I put $\tan(\frac{x}{2}) = t$, using which I got it to:

$$I = 2\int \dfrac{1+t}{(1+t^2)^{\frac{3}{2}}}dt$$

Now I am badly stuck. There seems no way to approach this one. Please give a hint. Also, can we initially to some manipulations on the original integral to make it easy? Thank you.

$$(1+\sin x)=\left(\cos\dfrac x2+\sin\dfrac x2\right)^2$$

$$\implies\sqrt{1+\sin x}=\left|\cos\dfrac x2+\sin\dfrac x2\right|$$

In the first quadrant,

$$\sqrt{1+\sin x}=\sqrt\frac{1-\sin^2x}{1-\sin x}=\pm\frac{\sin'x}{\sqrt{1-\sin x}}$$ which you can integrate mentally, giving $\mp2\sqrt{1-\sin x}$.

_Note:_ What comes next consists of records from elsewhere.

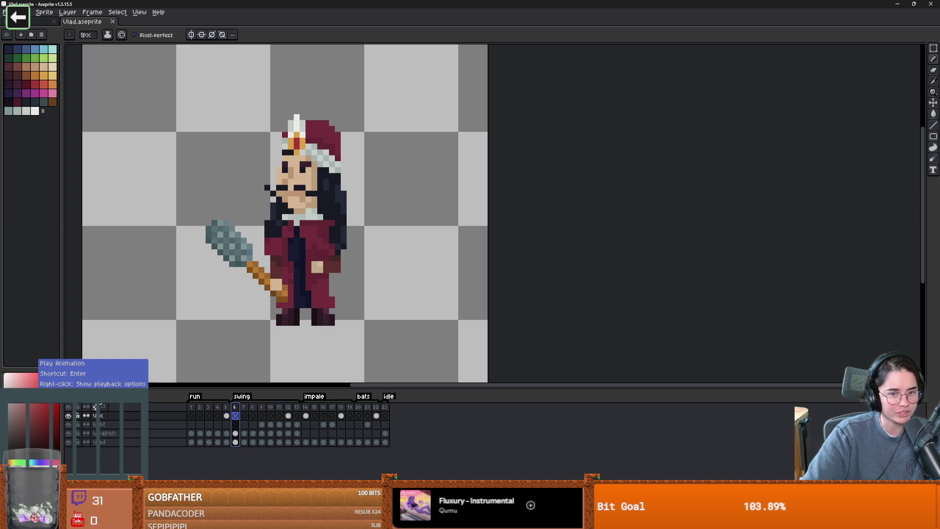
click(93, 396)
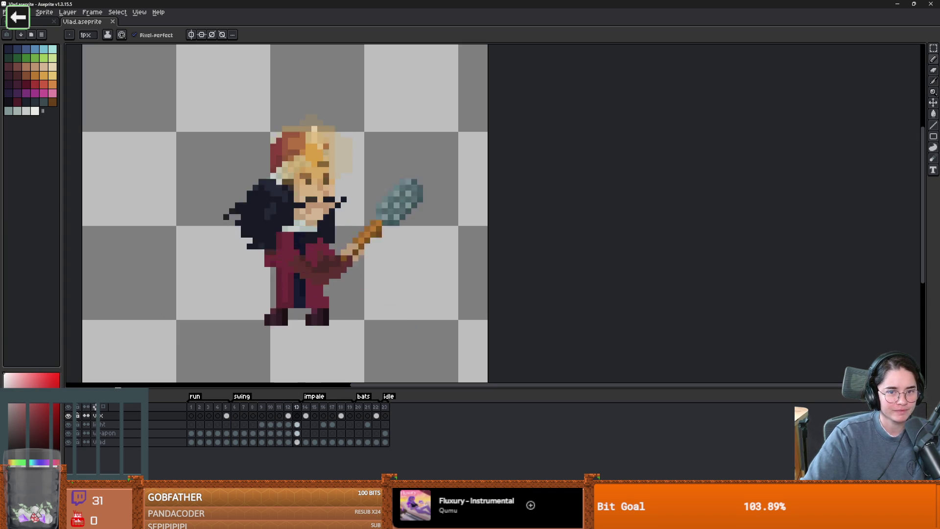
scroll(145, 359, down, 2)
scroll(168, 310, up, 1)
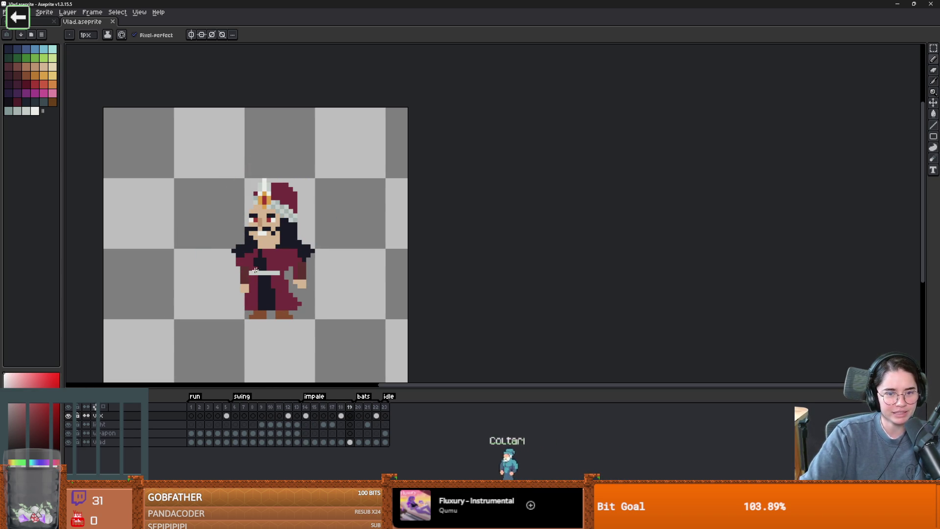
Step: Set a 5 px dark red brush, paint two test dots, and undo them
drag(233, 327, 249, 247)
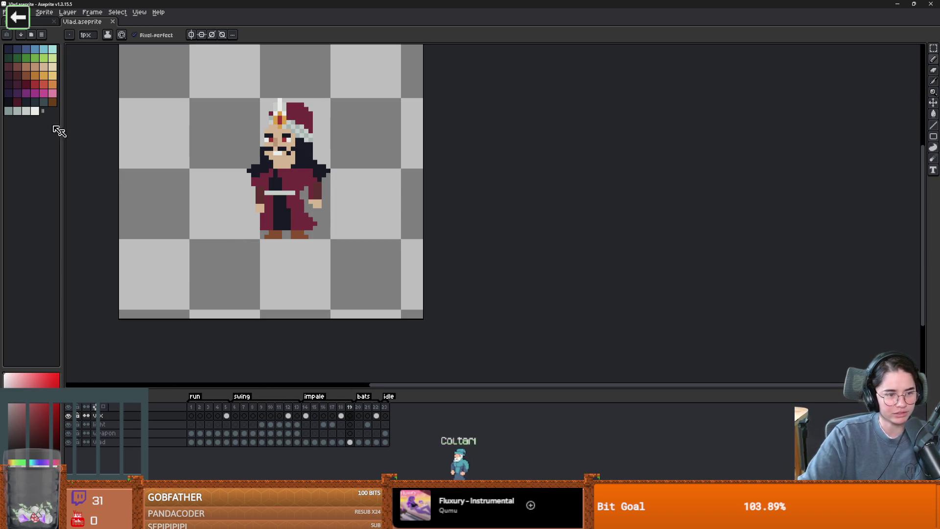
click(35, 84)
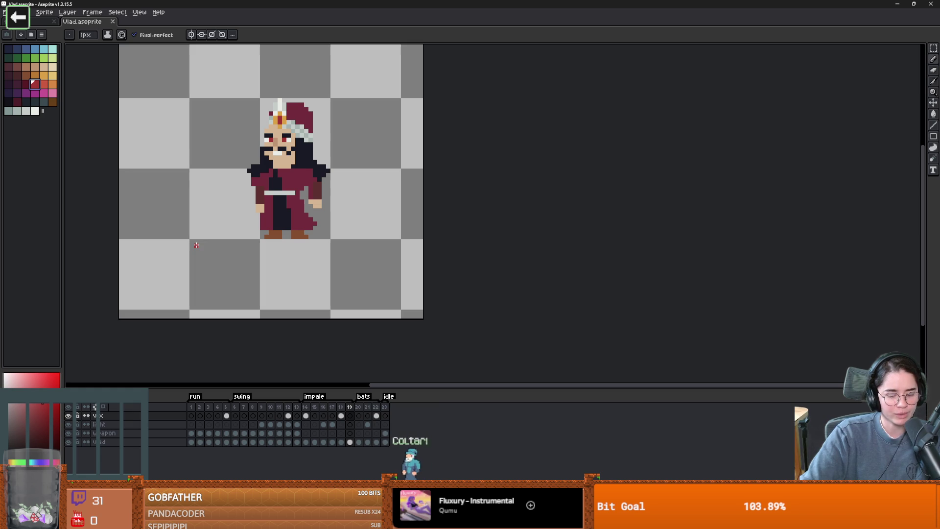
key(plus)
key(plus)
key(plus)
click(174, 276)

\since, $$1=\sin^2\left(\frac{x}{2}\right)+\cos^2\left(\frac{x}{2}\right)$$
$$\sin (x)=2\sin\left(\frac{x}{2}\right)\cos\left(\frac{x}{2}\right)$$ Therefore, we can put the above values of $1$ and $\sin (x)$ in the question.
Now, we have. $$\int \sqrt{\sin^2\left(\frac{x}{2}\right)+ \cos^2\left(\frac{x}{2}\right)+2\sin\left(\frac{x}{2}\right) \cos\left(\frac{x}{2}\right)} \,dx$$
And,$$\sin^2\left(\frac{x}{2}\right)+\cos^2\left(\frac{x}{2}\right)+2\sin\left(\frac{x}{2}\right)\cos\left(\frac{x}{2}\right)=\left(\sin\left(\frac{x}{2}\right)+\cos\left(\frac{x}{2}\right)\right)^2$$ By putting the above value, we get
$$\int\sqrt{\left(\sin\left(\frac{x}{2}\right)+ \cos\left(\frac{x}{2}\right)\right)^2}\, dx$$
$$=\int \sin\left(\frac{x}{2}\right)+\cos\left(\frac{x}{2}\right)\,\,dx$$ $$=-2\cos\left(\frac{x}{2}\right)+2\sin\left(\frac{x}{2}\right)+C$$